Our “maintenance process” looked something like this: “Hey, I guess it’s been a few weeks and I need something to do during my lunch break. I should log into all the servers to make sure they’re up. While I’m there, I’ll apply the patches that have queued up.”
We were moving quickly enough that we spent more time planning future deployments than providing proper care and feeding to our small fleet of existing servers.
A Kurt Vonnegut quote unfortunately nails PublicNTP’s early philosophy towards server ops:
“Another flaw in the human character is that everybody wants to build and nobody wants to do maintenance.”
There was far more emotional payoff launching cloud servers in remote parts of the world and building relationships with other non-profits in our space. We knew maintenance was necessary, but the boring “ops” tasks always got put on the back burner -- until they suddenly became urgent (like when a friend reported a server of ours was completely offline).
Skip forward to the present, where PublicNTP has 30+ servers across the globe. That laissez-faire approach to server ops doesn’t stand up well. It no longer was “a couple minutes to patch the fleet” manually -- it was quickly starting to take the better part of an hour.
As we grew, like we hoped it would, the “when I am bored and need a distraction” approach to fleet ops wasn’t holding up.
Luckily there are plenty of software options out there for making sure our fleet of servers keep ticking. We knew we needed to prioritize immediate alerts with rapid response times for server fixes.

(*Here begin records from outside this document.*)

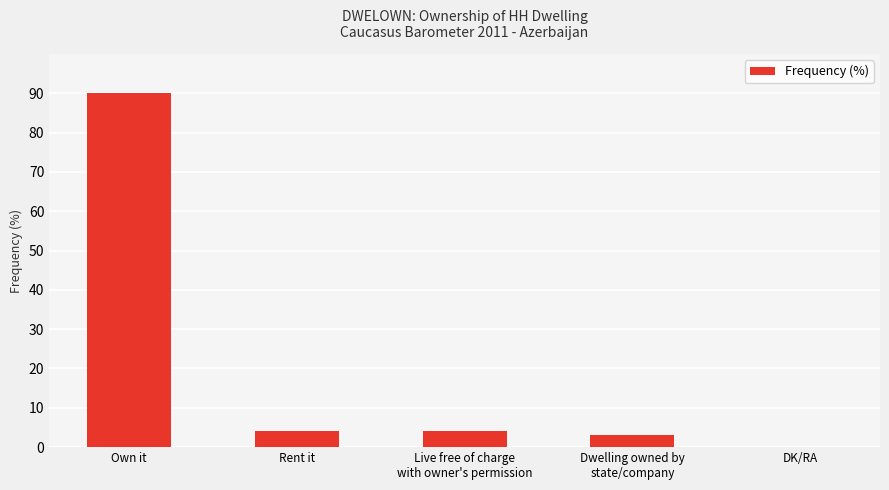

At which label does the data first exceed 4?

Own it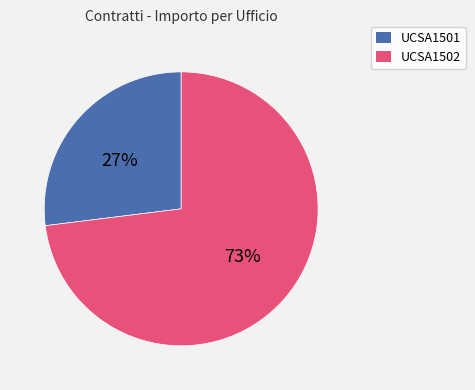

To the nearest percent, what is the difference between the largest and smallest slice percentages?

46%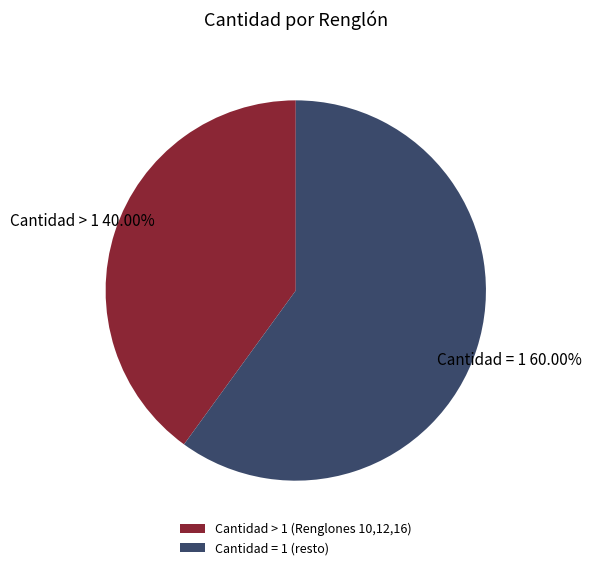

Rank the categories by value from lowest to highest.

Cantidad > 1 (Renglones 10,12,16), Cantidad = 1 (resto)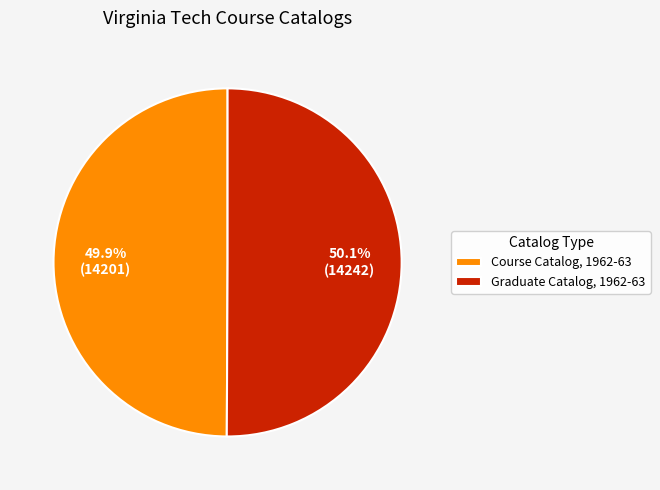

How many slices are in this pie chart?

2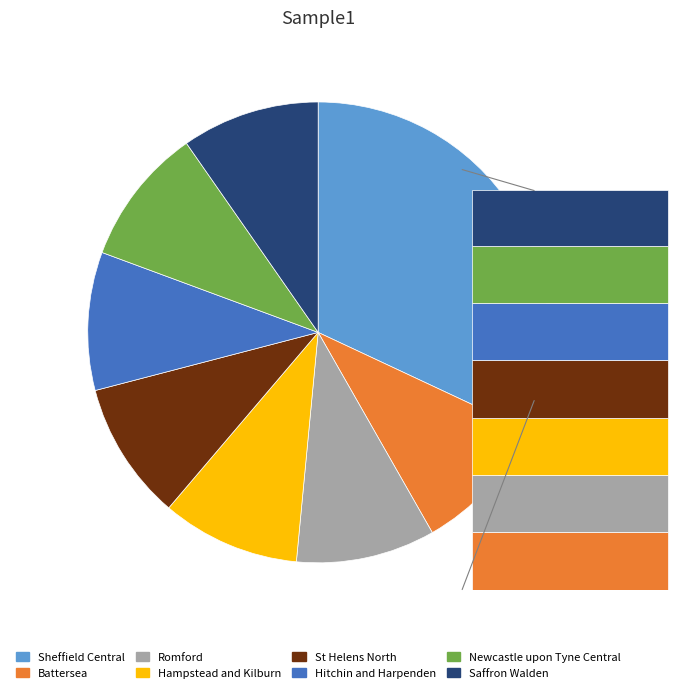

What percentage is NOT represented by St Helens North?

90.3%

Since all our servers are Ubuntu-based, Landscape from Canonical seemed our best bet. With ways of easily deploying our base cloud servers, monitors that track server resources utilization, alerts if something’s down, and the ability to apply all patches nightly is proving to be a fantastic solution for us.
With Landscape helping us manage our servers, not only are we able to provide our services more reliably, but we can use this data to do better capacity planning as the fleet continues to rapidly grow.